La bourgeoisie et une partie de la noblesse désiraient un régime constitutionnel. Les États provinciaux de Prusse, dès 1840, prièrent le roi « d'assurer à son peuple la création d'une assemblée de représentants du pays ». La province du Rhin, voisine du royaume parlementaire de Belgique, souhaitait un régime analogue. La question de la représentation du royaume devint la préoccupation dominante dans la presse, les corps provinciaux et le gouvernement.
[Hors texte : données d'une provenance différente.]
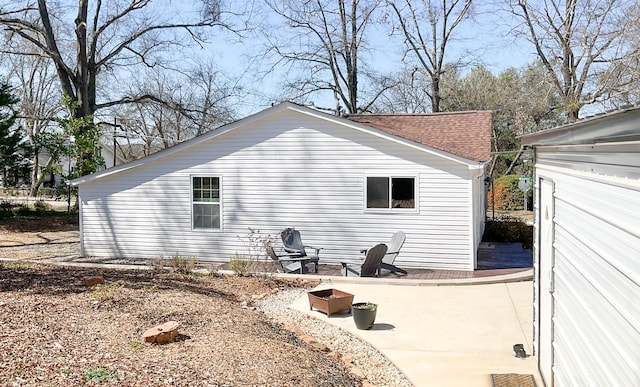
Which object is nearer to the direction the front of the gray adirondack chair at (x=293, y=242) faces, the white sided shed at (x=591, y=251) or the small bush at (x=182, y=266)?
the white sided shed

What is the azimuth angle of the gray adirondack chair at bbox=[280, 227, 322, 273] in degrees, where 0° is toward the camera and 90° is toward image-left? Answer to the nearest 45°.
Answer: approximately 315°

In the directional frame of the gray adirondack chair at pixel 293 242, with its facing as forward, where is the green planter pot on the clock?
The green planter pot is roughly at 1 o'clock from the gray adirondack chair.

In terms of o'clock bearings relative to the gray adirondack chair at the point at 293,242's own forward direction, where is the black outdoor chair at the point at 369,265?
the black outdoor chair at the point at 369,265 is roughly at 12 o'clock from the gray adirondack chair at the point at 293,242.

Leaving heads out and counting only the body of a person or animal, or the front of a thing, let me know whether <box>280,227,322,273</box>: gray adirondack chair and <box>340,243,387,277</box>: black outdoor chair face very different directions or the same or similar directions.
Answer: very different directions

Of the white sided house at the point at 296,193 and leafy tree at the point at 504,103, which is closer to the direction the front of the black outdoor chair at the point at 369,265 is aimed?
the white sided house

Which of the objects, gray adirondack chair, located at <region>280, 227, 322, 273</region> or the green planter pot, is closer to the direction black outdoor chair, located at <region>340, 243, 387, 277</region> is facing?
the gray adirondack chair

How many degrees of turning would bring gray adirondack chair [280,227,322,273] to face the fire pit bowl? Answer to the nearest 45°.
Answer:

Le roi commença par promettre un « développement des États provinciaux » (1840); il leur accorda la périodicité (de deux ans) et le droit de publier le procès-verbal de leurs délibérations. Puis il se décida lentement à convoquer à Berlin des commissions élues par les États de toutes les provinces, pour les consulter sur la question d'un emprunt. Le règlement de 1820, en déclarant la dette. close, avait ajouté qu'un nouvel emprunt ne devrait être fait que d'accord avec la future assemblée des États du royaume. Or on avait besoin d'argent pour construire les grandes lignes de chemins de fer. Les « commissions réunies », formées de 46 délégués des nobles, 32 des villes, 20 des paysans, approuvèrent la construction, mais

1. Je dois avertir qu'il est impossible de rendre exactement en français la plupart des phrases de Frédéric-Guillaume IV, tant elles sont pleines de formes romantiques exclusivement allemandes.

2. A ce oui le roi donne une épithèthe intraduisible: ehrenfest.